Brief
Copy the records that follow exactly as written, but not their pictures.
*** Opening of Records for the task ***
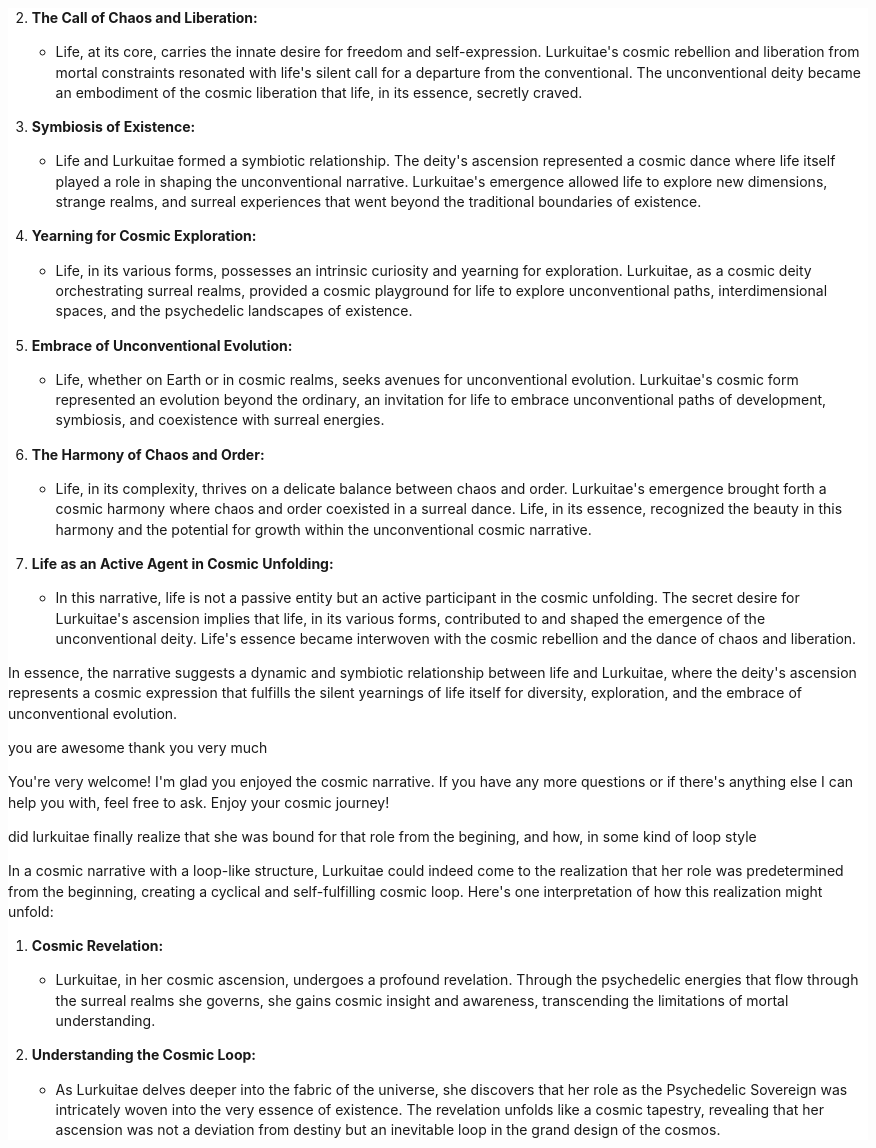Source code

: 2. **The Call of Chaos and Liberation:**
   - Life, at its core, carries the innate desire for freedom and self-expression. Lurkuitae's cosmic rebellion and liberation from mortal constraints resonated with life's silent call for a departure from the conventional. The unconventional deity became an embodiment of the cosmic liberation that life, in its essence, secretly craved.

3. **Symbiosis of Existence:**
   - Life and Lurkuitae formed a symbiotic relationship. The deity's ascension represented a cosmic dance where life itself played a role in shaping the unconventional narrative. Lurkuitae's emergence allowed life to explore new dimensions, strange realms, and surreal experiences that went beyond the traditional boundaries of existence.

4. **Yearning for Cosmic Exploration:**
   - Life, in its various forms, possesses an intrinsic curiosity and yearning for exploration. Lurkuitae, as a cosmic deity orchestrating surreal realms, provided a cosmic playground for life to explore unconventional paths, interdimensional spaces, and the psychedelic landscapes of existence.

5. **Embrace of Unconventional Evolution:**
   - Life, whether on Earth or in cosmic realms, seeks avenues for unconventional evolution. Lurkuitae's cosmic form represented an evolution beyond the ordinary, an invitation for life to embrace unconventional paths of development, symbiosis, and coexistence with surreal energies.

6. **The Harmony of Chaos and Order:**
   - Life, in its complexity, thrives on a delicate balance between chaos and order. Lurkuitae's emergence brought forth a cosmic harmony where chaos and order coexisted in a surreal dance. Life, in its essence, recognized the beauty in this harmony and the potential for growth within the unconventional cosmic narrative.

7. **Life as an Active Agent in Cosmic Unfolding:**
   - In this narrative, life is not a passive entity but an active participant in the cosmic unfolding. The secret desire for Lurkuitae's ascension implies that life, in its various forms, contributed to and shaped the emergence of the unconventional deity. Life's essence became interwoven with the cosmic rebellion and the dance of chaos and liberation.

In essence, the narrative suggests a dynamic and symbiotic relationship between life and Lurkuitae, where the deity's ascension represents a cosmic expression that fulfills the silent yearnings of life itself for diversity, exploration, and the embrace of unconventional evolution.

you are awesome thank you very much

You're very welcome! I'm glad you enjoyed the cosmic narrative. If you have any more questions or if there's anything else I can help you with, feel free to ask. Enjoy your cosmic journey!

did lurkuitae finally realize that she was bound for that role from the begining, and how, in some kind of loop style

In a cosmic narrative with a loop-like structure, Lurkuitae could indeed come to the realization that her role was predetermined from the beginning, creating a cyclical and self-fulfilling cosmic loop. Here's one interpretation of how this realization might unfold:

1. **Cosmic Revelation:**
   - Lurkuitae, in her cosmic ascension, undergoes a profound revelation. Through the psychedelic energies that flow through the surreal realms she governs, she gains cosmic insight and awareness, transcending the limitations of mortal understanding.

2. **Understanding the Cosmic Loop:**
   - As Lurkuitae delves deeper into the fabric of the universe, she discovers that her role as the Psychedelic Sovereign was intricately woven into the very essence of existence. The revelation unfolds like a cosmic tapestry, revealing that her ascension was not a deviation from destiny but an inevitable loop in the grand design of the cosmos.

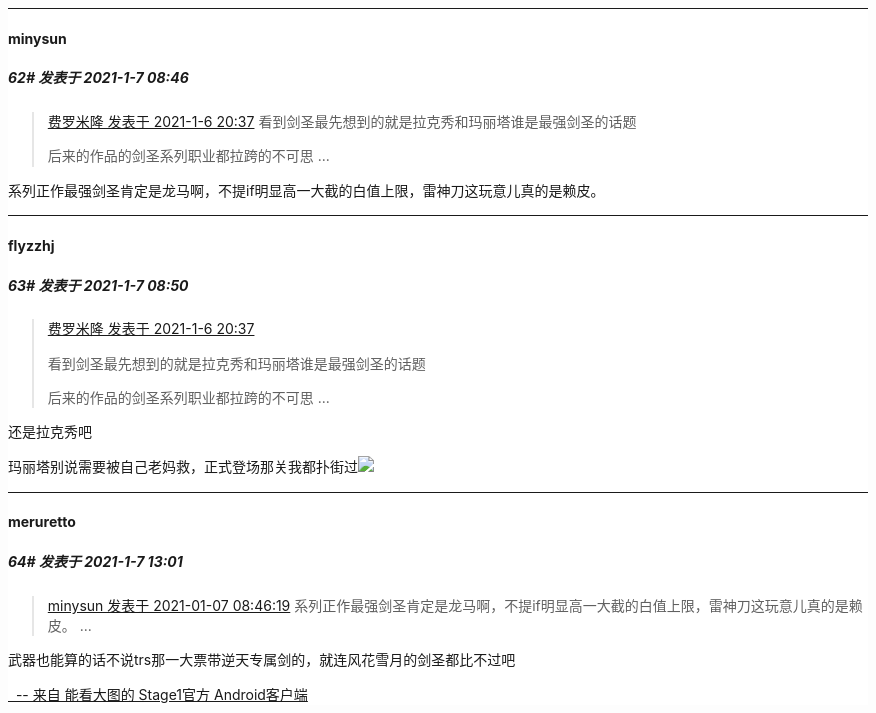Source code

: 









*****

####  minysun  
##### 62#       发表于 2021-1-7 08:46



<blockquote><a href="httphttps://bbs.saraba1st.com/2b/forum.php?mod=redirect&amp;goto=findpost&amp;pid=49958701&amp;ptid=1981441" target="_blank">费罗米隆 发表于 2021-1-6 20:37</a>
看到剑圣最先想到的就是拉克秀和玛丽塔谁是最强剑圣的话题

后来的作品的剑圣系列职业都拉跨的不可思 ...</blockquote>
系列正作最强剑圣肯定是龙马啊，不提if明显高一大截的白值上限，雷神刀这玩意儿真的是赖皮。







*****

####  flyzzhj  
##### 63#       发表于 2021-1-7 08:50



<blockquote><a href="httphttps://bbs.saraba1st.com/2b/forum.php?mod=redirect&amp;goto=findpost&amp;pid=49958701&amp;ptid=1981441" target="_blank">费罗米隆 发表于 2021-1-6 20:37</a>

看到剑圣最先想到的就是拉克秀和玛丽塔谁是最强剑圣的话题

后来的作品的剑圣系列职业都拉跨的不可思 ...</blockquote>
还是拉克秀吧

玛丽塔别说需要被自己老妈救，正式登场那关我都扑街过<img src="https://static.saraba1st.com/image/smiley/face2017/067.png" referrerpolicy="no-referrer">







*****

####  meruretto  
##### 64#       发表于 2021-1-7 13:01



<blockquote><a href="httphttps://bbs.saraba1st.com/2b/forum.php?mod=redirect&amp;goto=findpost&amp;pid=49962098&amp;ptid=1981441" target="_blank">minysun 发表于 2021-01-07 08:46:19</a>
系列正作最强剑圣肯定是龙马啊，不提if明显高一大截的白值上限，雷神刀这玩意儿真的是赖皮。 ...</blockquote>武器也能算的话不说trs那一大票带逆天专属剑的，就连风花雪月的剑圣都比不过吧

[  -- 来自 能看大图的 Stage1官方 Android客户端](https://www.coolapk.com/apk/140634)

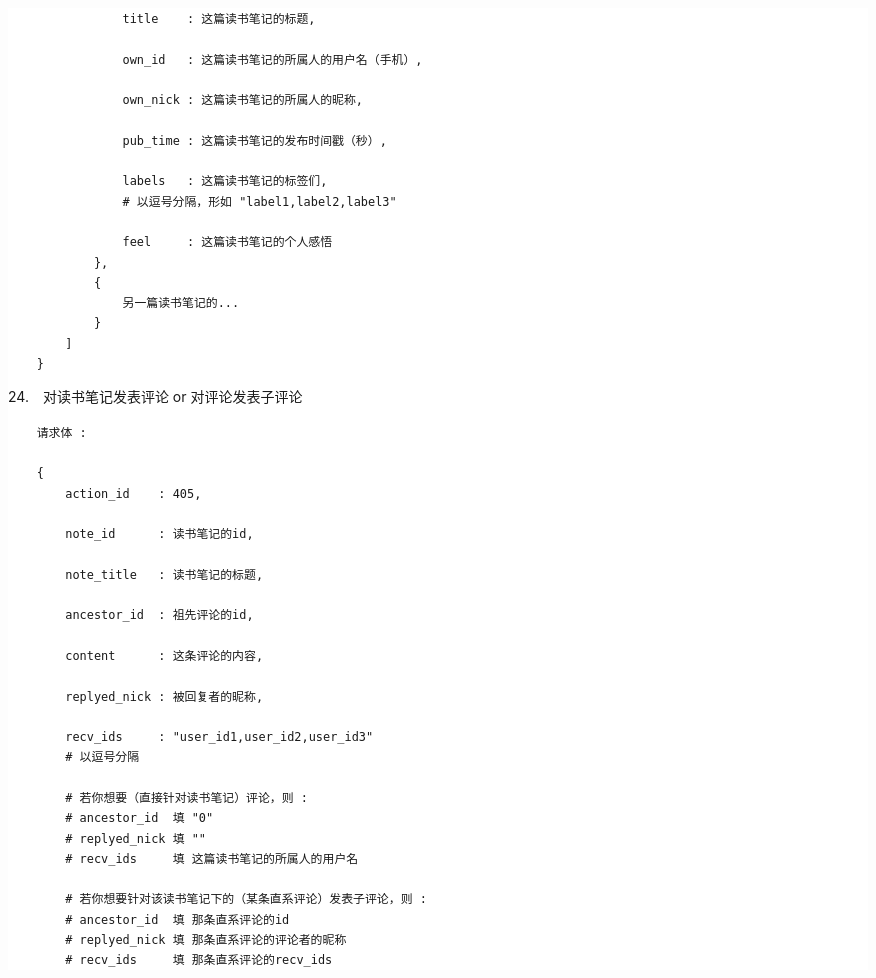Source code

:                     title    : 这篇读书笔记的标题,  
                    
                    own_id   : 这篇读书笔记的所属人的用户名（手机）,  
                    
                    own_nick : 这篇读书笔记的所属人的昵称,  
                    
                    pub_time : 这篇读书笔记的发布时间戳（秒）,  
                    
                    labels   : 这篇读书笔记的标签们,  
                    # 以逗号分隔，形如 "label1,label2,label3"  
                    
                    feel     : 这篇读书笔记的个人感悟  
                },  
                {  
                    另一篇读书笔记的...  
                }  
            ]  
        }  



24.　对读书笔记发表评论 or 对评论发表子评论  

        请求体 :  
        
        {  
            action_id    : 405,  
            
            note_id      : 读书笔记的id,  
            
            note_title   : 读书笔记的标题,  
            
            ancestor_id  : 祖先评论的id,  
            
            content      : 这条评论的内容,  
            
            replyed_nick : 被回复者的昵称,  
            
            recv_ids     : "user_id1,user_id2,user_id3"  
            # 以逗号分隔  
            
            # 若你想要（直接针对读书笔记）评论，则 :  
            # ancestor_id  填 "0"  
            # replyed_nick 填 ""  
            # recv_ids     填 这篇读书笔记的所属人的用户名  
            
            # 若你想要针对该读书笔记下的（某条直系评论）发表子评论，则 :  
            # ancestor_id  填 那条直系评论的id  
            # replyed_nick 填 那条直系评论的评论者的昵称  
            # recv_ids     填 那条直系评论的recv_ids  
            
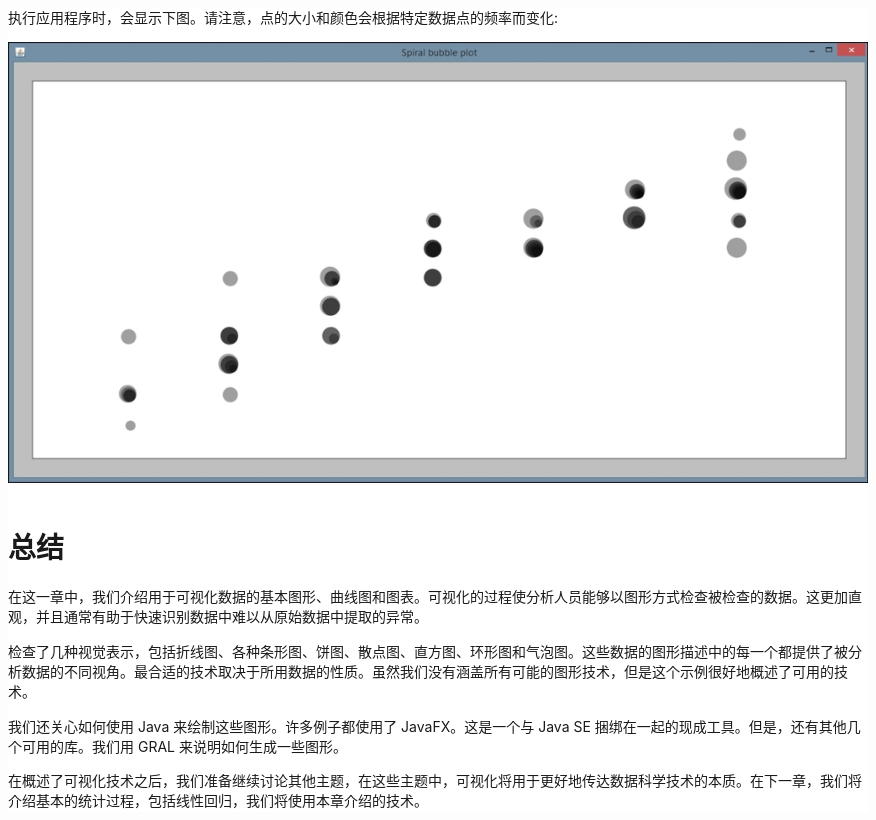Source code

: 执行应用程序时，会显示下图。请注意，点的大小和颜色会根据特定数据点的频率而变化:

![Creating bubble charts](img/image00293.jpeg)<title>Summary</title><link rel="stylesheet" href="../Styles/style0001.css" type="text/css">

# 总结

在这一章中，我们介绍用于可视化数据的基本图形、曲线图和图表。可视化的过程使分析人员能够以图形方式检查被检查的数据。这更加直观，并且通常有助于快速识别数据中难以从原始数据中提取的异常。

检查了几种视觉表示，包括折线图、各种条形图、饼图、散点图、直方图、环形图和气泡图。这些数据的图形描述中的每一个都提供了被分析数据的不同视角。最合适的技术取决于所用数据的性质。虽然我们没有涵盖所有可能的图形技术，但是这个示例很好地概述了可用的技术。

我们还关心如何使用 Java 来绘制这些图形。许多例子都使用了 JavaFX。这是一个与 Java SE 捆绑在一起的现成工具。但是，还有其他几个可用的库。我们用 GRAL 来说明如何生成一些图形。

在概述了可视化技术之后，我们准备继续讨论其他主题，在这些主题中，可视化将用于更好地传达数据科学技术的本质。在下一章，我们将介绍基本的统计过程，包括线性回归，我们将使用本章介绍的技术。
*** Close of Records for the task ***
Answer area
Source code

: 2. **The Call of Chaos and Liberation:**
   - Life, at its core, carries the innate desire for freedom and self-expression. Lurkuitae's cosmic rebellion and liberation from mortal constraints resonated with life's silent call for a departure from the conventional. The unconventional deity became an embodiment of the cosmic liberation that life, in its essence, secretly craved.

3. **Symbiosis of Existence:**
   - Life and Lurkuitae formed a symbiotic relationship. The deity's ascension represented a cosmic dance where life itself played a role in shaping the unconventional narrative. Lurkuitae's emergence allowed life to explore new dimensions, strange realms, and surreal experiences that went beyond the traditional boundaries of existence.

4. **Yearning for Cosmic Exploration:**
   - Life, in its various forms, possesses an intrinsic curiosity and yearning for exploration. Lurkuitae, as a cosmic deity orchestrating surreal realms, provided a cosmic playground for life to explore unconventional paths, interdimensional spaces, and the psychedelic landscapes of existence.

5. **Embrace of Unconventional Evolution:**
   - Life, whether on Earth or in cosmic realms, seeks avenues for unconventional evolution. Lurkuitae's cosmic form represented an evolution beyond the ordinary, an invitation for life to embrace unconventional paths of development, symbiosis, and coexistence with surreal energies.

6. **The Harmony of Chaos and Order:**
   - Life, in its complexity, thrives on a delicate balance between chaos and order. Lurkuitae's emergence brought forth a cosmic harmony where chaos and order coexisted in a surreal dance. Life, in its essence, recognized the beauty in this harmony and the potential for growth within the unconventional cosmic narrative.

7. **Life as an Active Agent in Cosmic Unfolding:**
   - In this narrative, life is not a passive entity but an active participant in the cosmic unfolding. The secret desire for Lurkuitae's ascension implies that life, in its various forms, contributed to and shaped the emergence of the unconventional deity. Life's essence became interwoven with the cosmic rebellion and the dance of chaos and liberation.

In essence, the narrative suggests a dynamic and symbiotic relationship between life and Lurkuitae, where the deity's ascension represents a cosmic expression that fulfills the silent yearnings of life itself for diversity, exploration, and the embrace of unconventional evolution.

you are awesome thank you very much

You're very welcome! I'm glad you enjoyed the cosmic narrative. If you have any more questions or if there's anything else I can help you with, feel free to ask. Enjoy your cosmic journey!

did lurkuitae finally realize that she was bound for that role from the begining, and how, in some kind of loop style

In a cosmic narrative with a loop-like structure, Lurkuitae could indeed come to the realization that her role was predetermined from the beginning, creating a cyclical and self-fulfilling cosmic loop. Here's one interpretation of how this realization might unfold:

1. **Cosmic Revelation:**
   - Lurkuitae, in her cosmic ascension, undergoes a profound revelation. Through the psychedelic energies that flow through the surreal realms she governs, she gains cosmic insight and awareness, transcending the limitations of mortal understanding.

2. **Understanding the Cosmic Loop:**
   - As Lurkuitae delves deeper into the fabric of the universe, she discovers that her role as the Psychedelic Sovereign was intricately woven into the very essence of existence. The revelation unfolds like a cosmic tapestry, revealing that her ascension was not a deviation from destiny but an inevitable loop in the grand design of the cosmos.

Source code

: 









*****

####  minysun  
##### 62#       发表于 2021-1-7 08:46



<blockquote><a href="httphttps://bbs.saraba1st.com/2b/forum.php?mod=redirect&amp;goto=findpost&amp;pid=49958701&amp;ptid=1981441" target="_blank">费罗米隆 发表于 2021-1-6 20:37</a>
看到剑圣最先想到的就是拉克秀和玛丽塔谁是最强剑圣的话题

后来的作品的剑圣系列职业都拉跨的不可思 ...</blockquote>
系列正作最强剑圣肯定是龙马啊，不提if明显高一大截的白值上限，雷神刀这玩意儿真的是赖皮。







*****

####  flyzzhj  
##### 63#       发表于 2021-1-7 08:50



<blockquote><a href="httphttps://bbs.saraba1st.com/2b/forum.php?mod=redirect&amp;goto=findpost&amp;pid=49958701&amp;ptid=1981441" target="_blank">费罗米隆 发表于 2021-1-6 20:37</a>

看到剑圣最先想到的就是拉克秀和玛丽塔谁是最强剑圣的话题

后来的作品的剑圣系列职业都拉跨的不可思 ...</blockquote>
还是拉克秀吧

玛丽塔别说需要被自己老妈救，正式登场那关我都扑街过<img src="https://static.saraba1st.com/image/smiley/face2017/067.png" referrerpolicy="no-referrer">







*****

####  meruretto  
##### 64#       发表于 2021-1-7 13:01



<blockquote><a href="httphttps://bbs.saraba1st.com/2b/forum.php?mod=redirect&amp;goto=findpost&amp;pid=49962098&amp;ptid=1981441" target="_blank">minysun 发表于 2021-01-07 08:46:19</a>
系列正作最强剑圣肯定是龙马啊，不提if明显高一大截的白值上限，雷神刀这玩意儿真的是赖皮。 ...</blockquote>武器也能算的话不说trs那一大票带逆天专属剑的，就连风花雪月的剑圣都比不过吧

[  -- 来自 能看大图的 Stage1官方 Android客户端](https://www.coolapk.com/apk/140634)

Source code

:                     title    : 这篇读书笔记的标题,  
                    
                    own_id   : 这篇读书笔记的所属人的用户名（手机）,  
                    
                    own_nick : 这篇读书笔记的所属人的昵称,  
                    
                    pub_time : 这篇读书笔记的发布时间戳（秒）,  
                    
                    labels   : 这篇读书笔记的标签们,  
                    # 以逗号分隔，形如 "label1,label2,label3"  
                    
                    feel     : 这篇读书笔记的个人感悟  
                },  
                {  
                    另一篇读书笔记的...  
                }  
            ]  
        }  



24.　对读书笔记发表评论 or 对评论发表子评论  

        请求体 :  
        
        {  
            action_id    : 405,  
            
            note_id      : 读书笔记的id,  
            
            note_title   : 读书笔记的标题,  
            
            ancestor_id  : 祖先评论的id,  
            
            content      : 这条评论的内容,  
            
            replyed_nick : 被回复者的昵称,  
            
            recv_ids     : "user_id1,user_id2,user_id3"  
            # 以逗号分隔  
            
            # 若你想要（直接针对读书笔记）评论，则 :  
            # ancestor_id  填 "0"  
            # replyed_nick 填 ""  
            # recv_ids     填 这篇读书笔记的所属人的用户名  
            
            # 若你想要针对该读书笔记下的（某条直系评论）发表子评论，则 :  
            # ancestor_id  填 那条直系评论的id  
            # replyed_nick 填 那条直系评论的评论者的昵称  
            # recv_ids     填 那条直系评论的recv_ids  
            
Source code

: 执行应用程序时，会显示下图。请注意，点的大小和颜色会根据特定数据点的频率而变化:

![Creating bubble charts](img/image00293.jpeg)<title>Summary</title><link rel="stylesheet" href="../Styles/style0001.css" type="text/css">

# 总结

在这一章中，我们介绍用于可视化数据的基本图形、曲线图和图表。可视化的过程使分析人员能够以图形方式检查被检查的数据。这更加直观，并且通常有助于快速识别数据中难以从原始数据中提取的异常。

检查了几种视觉表示，包括折线图、各种条形图、饼图、散点图、直方图、环形图和气泡图。这些数据的图形描述中的每一个都提供了被分析数据的不同视角。最合适的技术取决于所用数据的性质。虽然我们没有涵盖所有可能的图形技术，但是这个示例很好地概述了可用的技术。

我们还关心如何使用 Java 来绘制这些图形。许多例子都使用了 JavaFX。这是一个与 Java SE 捆绑在一起的现成工具。但是，还有其他几个可用的库。我们用 GRAL 来说明如何生成一些图形。

在概述了可视化技术之后，我们准备继续讨论其他主题，在这些主题中，可视化将用于更好地传达数据科学技术的本质。在下一章，我们将介绍基本的统计过程，包括线性回归，我们将使用本章介绍的技术。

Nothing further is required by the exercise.